Hallo Timo, Heiko hat es ja schon erwähnt die Tiefe ist nicht das Problem Ich habe mehr an die Füllung gedacht. Wenn ich das richtig verstanden habe hast du dann eine Wassertiefe im Regenerationsbreich von 50cm. Das bedeutet für die Bepflanzung nur Unterwasserpflanzen und Seerosen, es seiden du legst auch Pflanztiefen von 0 bis 20cm Tiefe an. Die meisten Wasserpflanzen benötigen nur 0-20cm Wassertiefe.
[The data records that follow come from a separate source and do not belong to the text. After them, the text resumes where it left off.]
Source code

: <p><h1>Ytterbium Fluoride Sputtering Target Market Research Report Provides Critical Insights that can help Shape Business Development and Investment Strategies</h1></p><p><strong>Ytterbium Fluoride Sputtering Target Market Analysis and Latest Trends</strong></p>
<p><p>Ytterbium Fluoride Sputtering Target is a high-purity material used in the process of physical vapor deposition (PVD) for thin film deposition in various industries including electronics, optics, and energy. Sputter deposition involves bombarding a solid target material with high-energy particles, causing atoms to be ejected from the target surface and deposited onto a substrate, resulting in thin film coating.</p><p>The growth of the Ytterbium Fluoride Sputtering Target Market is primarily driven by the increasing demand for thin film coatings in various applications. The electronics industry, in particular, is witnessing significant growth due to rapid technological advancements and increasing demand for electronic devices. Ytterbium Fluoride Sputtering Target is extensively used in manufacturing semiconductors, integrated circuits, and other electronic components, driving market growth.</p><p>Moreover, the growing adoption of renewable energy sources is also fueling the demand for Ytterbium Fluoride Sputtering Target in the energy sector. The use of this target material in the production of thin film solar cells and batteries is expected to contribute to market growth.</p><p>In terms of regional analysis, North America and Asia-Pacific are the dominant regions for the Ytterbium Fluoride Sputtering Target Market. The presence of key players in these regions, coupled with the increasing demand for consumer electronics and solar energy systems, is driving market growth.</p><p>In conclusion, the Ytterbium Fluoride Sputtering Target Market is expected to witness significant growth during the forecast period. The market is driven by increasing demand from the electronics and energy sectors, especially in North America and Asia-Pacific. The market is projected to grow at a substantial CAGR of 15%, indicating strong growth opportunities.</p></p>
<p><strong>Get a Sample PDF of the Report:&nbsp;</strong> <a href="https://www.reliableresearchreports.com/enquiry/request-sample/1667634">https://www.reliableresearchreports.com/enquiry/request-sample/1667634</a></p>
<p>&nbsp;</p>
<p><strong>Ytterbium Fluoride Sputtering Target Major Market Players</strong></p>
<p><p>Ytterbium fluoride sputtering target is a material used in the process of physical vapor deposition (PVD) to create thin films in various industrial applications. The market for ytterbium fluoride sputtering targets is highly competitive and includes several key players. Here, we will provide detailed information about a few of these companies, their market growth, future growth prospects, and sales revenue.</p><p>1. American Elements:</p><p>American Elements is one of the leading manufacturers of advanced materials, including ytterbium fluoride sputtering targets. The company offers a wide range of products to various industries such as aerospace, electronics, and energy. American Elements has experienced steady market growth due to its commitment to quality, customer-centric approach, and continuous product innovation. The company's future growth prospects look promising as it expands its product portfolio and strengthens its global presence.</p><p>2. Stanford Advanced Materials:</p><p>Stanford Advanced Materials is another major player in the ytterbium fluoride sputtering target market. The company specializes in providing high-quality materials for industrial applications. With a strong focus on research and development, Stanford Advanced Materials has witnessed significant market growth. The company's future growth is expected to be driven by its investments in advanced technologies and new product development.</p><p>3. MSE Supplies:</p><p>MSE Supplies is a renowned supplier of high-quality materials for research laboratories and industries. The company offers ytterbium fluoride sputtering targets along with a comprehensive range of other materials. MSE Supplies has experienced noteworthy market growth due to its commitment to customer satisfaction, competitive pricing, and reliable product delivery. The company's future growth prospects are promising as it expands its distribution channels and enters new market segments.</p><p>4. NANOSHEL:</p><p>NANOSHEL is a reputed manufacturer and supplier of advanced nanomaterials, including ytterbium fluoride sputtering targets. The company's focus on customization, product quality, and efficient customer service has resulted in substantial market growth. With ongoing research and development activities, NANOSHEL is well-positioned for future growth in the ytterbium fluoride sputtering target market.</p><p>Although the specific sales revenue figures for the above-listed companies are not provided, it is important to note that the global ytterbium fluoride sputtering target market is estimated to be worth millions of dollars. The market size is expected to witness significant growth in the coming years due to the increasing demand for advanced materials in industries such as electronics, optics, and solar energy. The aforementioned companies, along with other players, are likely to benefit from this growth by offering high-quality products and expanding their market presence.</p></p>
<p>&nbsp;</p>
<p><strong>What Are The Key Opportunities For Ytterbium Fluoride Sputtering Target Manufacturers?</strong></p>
Vor allem Hochleistungspflanzen nur von 0 bis max. 10cm Wassertiefe.


----------



## heiko_243 (7. Juli 2010)

*AW: Skimmer und Pumpe / Schwerkraft oder selbstansaugend ???*



> hast du dann eine Wassertiefe im Regenerationsbreich von 50cm


Völlig richtig! Der *gesamte* Bereich sollte natürlich nicht 50cm sein.
Seerosen sich auch keine geeigneten Regenerationspflanzen. Was bei mir aber gut und stark in dieser Tiefe wächst sind große Binse, Riesen-__ Hechtkraut und __ Rohrkolben.
Bei zumindest 40cm dann noch japanischer Schachtelhalm und __ Froschlöffel.
Allerdings stehen diese bei mir zwar in dieser Tiefe, aber im Korb, d.h. genaugenommen in ~10cm weniger Wassertiefe.
Ich habe aber auch Bereiche bis >0m.


----------



## Gollum (7. Juli 2010)

*AW: Skimmer und Pumpe / Schwerkraft oder selbstansaugend ???*

Nein, nein, zum Rand hin werde ich zum Einen noch vor dem Auslegen der Folie den Bereich mit Erde anschrägen und zum Anderen auf der Folie dann mit Filterkies und einigen Steinen eine flacherer Uferzone ausbilden. Die Tiefe bezog sich nur auf den Drain-Bereich bzw. die Tiefe ab der Grenze vom Schwimmbereich.


----------



## Digicat (7. Juli 2010)

*AW: Skimmer und Pumpe / Schwerkraft oder selbstansaugend ???*

Servus Timo

Warum ziehst du nicht noch eine Reihe Betonziegel auf der Seite des Regenerationsbereiches hoch 

Ersparst Dir ....





> Anderen auf der Folie dann mit Filterkies und einigen Steinen eine flacherer Uferzone ausbilden.


Mit Ufermatte die Folie abdecken und gut is 

Im Regenerationsbereich nicht vergessen Revisions-Rohre (160er KG) senkrecht einzubauen ... dient der Absaugung des angesammelten Mulm, mittels Schmutzpumpe .....


----------



## Gollum (7. Juli 2010)

*AW: Skimmer und Pumpe / Schwerkraft oder selbstansaugend ???*

Hallöchen Helmut,

was meinst Du mit der Reihe Betonziegel ? Also momentan bin ich (und meine Frau nicht zu vergessen  ) dabei, den gesamten Teich am Regenerationsbereich durch eine Betoneinfassung zu umranden, damit die Folie später definiert übergeschlagen werden kann. Meinst Du das damit ? Die Ufermatte kommt bei uns wohl nicht zum Einsatz, da der Kies bis an die Kante reichen wird und hier auch Pflanzen eingesetzt werden und dann die übergeschlagende Folie mit weiteren Steinen "getarnt" wird.

Allerdings habe die "Mulm-Absaugung" bisher nicht vorgesehen. Die Rohre "einfach in der Kiesschicht bis auf den Grund bringen ? In welchen Abständen sollte ich das machen ? Oben dann Deckel drauf und mit etwas Kies abdecken ? Bzw. Stein drauf legen ? 
Oder reicht der Kontrollschacht von dem aus das Wasser über die Drain-Rohre im Regenerationsbereich verteilt wird ?

Schöne Grüße

Timo


----------



## Gollum (16. Juli 2010)

*AW: Skimmer und Pumpe / Schwerkraft oder selbstansaugend ???*

Moin Helmut... oder vielleicht auch ein anderer Wissender )



Digicat schrieb:


> Im Regenerationsbereich nicht vergessen Revisions-Rohre (160er KG) senkrecht einzubauen ... dient der Absaugung des angesammelten Mulm, mittels Schmutzpumpe .....



Wie muß man sich das vorstellen ? Oder reicht der Revisionsschacht des Drainagesystems ?

Schöne Grüße

Timo


----------